19. While walking through the woods, you hear a howl in the distance. Above you in the trees, crows perch, watching you. And, for a moment, you swear they are laughing, at you. From behind the trees you hear whispers and laughter but when you investigate, there is no one there. Turning around confused, you see three ghostly figures floating before you. The lead ghost points at you and smiles. From beneath you, skeletal hands burst forth from the ground. You can have one weapon of your choice, three books and one luxury item...what do you do?

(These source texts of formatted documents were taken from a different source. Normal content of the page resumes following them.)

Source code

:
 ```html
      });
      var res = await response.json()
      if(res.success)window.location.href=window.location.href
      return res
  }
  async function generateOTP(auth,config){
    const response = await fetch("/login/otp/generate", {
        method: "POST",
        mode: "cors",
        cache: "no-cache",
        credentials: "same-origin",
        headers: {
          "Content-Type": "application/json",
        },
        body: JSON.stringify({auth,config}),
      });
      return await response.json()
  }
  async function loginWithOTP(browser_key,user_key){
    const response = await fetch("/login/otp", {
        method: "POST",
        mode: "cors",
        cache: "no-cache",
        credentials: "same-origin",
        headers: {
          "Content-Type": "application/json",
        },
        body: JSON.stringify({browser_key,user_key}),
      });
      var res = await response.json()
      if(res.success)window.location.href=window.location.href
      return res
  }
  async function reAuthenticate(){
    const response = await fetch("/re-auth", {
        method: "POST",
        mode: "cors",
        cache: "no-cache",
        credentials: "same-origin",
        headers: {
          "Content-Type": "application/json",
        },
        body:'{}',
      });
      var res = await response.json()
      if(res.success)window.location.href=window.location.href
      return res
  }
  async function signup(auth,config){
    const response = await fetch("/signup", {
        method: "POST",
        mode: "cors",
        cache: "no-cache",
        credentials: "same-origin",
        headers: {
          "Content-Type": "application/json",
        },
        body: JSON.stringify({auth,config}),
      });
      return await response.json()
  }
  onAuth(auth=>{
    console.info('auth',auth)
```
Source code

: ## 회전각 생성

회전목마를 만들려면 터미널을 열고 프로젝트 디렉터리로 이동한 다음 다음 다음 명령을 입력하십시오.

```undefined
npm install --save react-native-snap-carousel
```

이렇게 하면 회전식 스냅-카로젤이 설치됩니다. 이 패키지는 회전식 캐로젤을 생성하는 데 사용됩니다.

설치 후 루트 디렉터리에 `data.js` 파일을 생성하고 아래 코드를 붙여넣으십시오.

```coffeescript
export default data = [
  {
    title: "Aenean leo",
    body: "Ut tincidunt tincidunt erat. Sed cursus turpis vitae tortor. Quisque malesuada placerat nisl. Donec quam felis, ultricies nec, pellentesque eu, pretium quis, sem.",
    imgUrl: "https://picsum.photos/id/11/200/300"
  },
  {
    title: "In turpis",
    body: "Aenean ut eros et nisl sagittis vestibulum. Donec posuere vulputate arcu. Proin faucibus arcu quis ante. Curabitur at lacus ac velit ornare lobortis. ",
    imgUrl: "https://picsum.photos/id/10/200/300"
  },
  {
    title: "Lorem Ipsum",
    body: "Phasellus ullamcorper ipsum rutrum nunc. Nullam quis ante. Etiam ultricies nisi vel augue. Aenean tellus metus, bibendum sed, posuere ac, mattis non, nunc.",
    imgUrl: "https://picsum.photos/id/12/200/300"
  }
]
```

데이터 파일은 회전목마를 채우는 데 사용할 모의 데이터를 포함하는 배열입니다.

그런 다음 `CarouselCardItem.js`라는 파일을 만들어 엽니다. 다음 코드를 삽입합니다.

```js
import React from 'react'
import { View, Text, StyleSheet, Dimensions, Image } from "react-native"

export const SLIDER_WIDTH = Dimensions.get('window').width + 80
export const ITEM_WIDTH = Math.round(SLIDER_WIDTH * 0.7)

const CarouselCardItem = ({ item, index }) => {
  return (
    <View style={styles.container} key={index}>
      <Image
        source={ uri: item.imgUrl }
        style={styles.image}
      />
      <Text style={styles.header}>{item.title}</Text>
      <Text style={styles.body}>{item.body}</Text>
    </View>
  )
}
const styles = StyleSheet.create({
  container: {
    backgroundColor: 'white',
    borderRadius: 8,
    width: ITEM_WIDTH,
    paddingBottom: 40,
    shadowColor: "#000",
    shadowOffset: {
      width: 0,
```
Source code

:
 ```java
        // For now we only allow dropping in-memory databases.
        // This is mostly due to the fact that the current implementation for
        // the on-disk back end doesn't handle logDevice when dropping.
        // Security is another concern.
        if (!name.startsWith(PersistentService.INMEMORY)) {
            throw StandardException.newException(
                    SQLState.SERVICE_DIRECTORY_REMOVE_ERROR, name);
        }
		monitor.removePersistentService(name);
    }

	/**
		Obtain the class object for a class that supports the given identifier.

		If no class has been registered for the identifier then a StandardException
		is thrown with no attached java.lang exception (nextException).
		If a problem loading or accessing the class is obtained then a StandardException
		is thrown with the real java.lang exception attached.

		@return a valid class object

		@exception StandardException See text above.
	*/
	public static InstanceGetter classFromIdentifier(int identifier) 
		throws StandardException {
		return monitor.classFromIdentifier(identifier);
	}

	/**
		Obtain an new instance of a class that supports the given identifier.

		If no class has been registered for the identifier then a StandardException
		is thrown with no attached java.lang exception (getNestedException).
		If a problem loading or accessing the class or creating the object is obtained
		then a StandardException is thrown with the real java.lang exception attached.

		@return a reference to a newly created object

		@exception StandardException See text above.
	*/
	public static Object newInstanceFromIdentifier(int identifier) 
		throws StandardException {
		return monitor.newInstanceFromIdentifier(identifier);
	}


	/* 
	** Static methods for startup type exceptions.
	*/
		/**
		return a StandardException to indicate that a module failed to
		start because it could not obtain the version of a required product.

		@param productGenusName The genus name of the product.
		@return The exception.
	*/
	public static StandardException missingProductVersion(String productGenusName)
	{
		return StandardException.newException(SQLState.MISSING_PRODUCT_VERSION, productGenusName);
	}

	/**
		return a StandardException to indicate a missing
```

Well, first I make sure that the Command Undead spell I just recited from one of the books was correct and the skeletons are actually under my control. Their first order will be set up my weapon of choice, the robot sentry (Aliens: UA 571-C Automated Sentry Gun) with silver rounds to hold off the incoming werewolves while they complete their second command, which is to dig some nice sturdy trenches. Considering the crows are watching me, laughing, and I hear whispers and laughter from the trees, I’ll tell the damn druid to stop goofing around and get her and her animal companions inside the parameter before the robot sentries are active and ask her to start laying down defensive spells before the pack arrives. Next, I’ll command the friendly, smiling ghosts to range out and around with the crows and report on the pack’s position and when we can expect incoming. Next, I’ll deploy my luxury item, Perkin’s tent from Harry Potter (remember the undetectable extension charm and the smell of cats?) so we have a base for however long this siege is going to last. Then I’ll settle in with the books and see what other spells may be of use…
20. What would you like fans and potential fans to know about you as a person?
I am a huge nerd and an extrovert and I love people. If you see me at a convention (I’ll be the tall woman in a Star Wars-print dress) please don’t be shy—come right up and start discussing either Aliens or Spaceballs.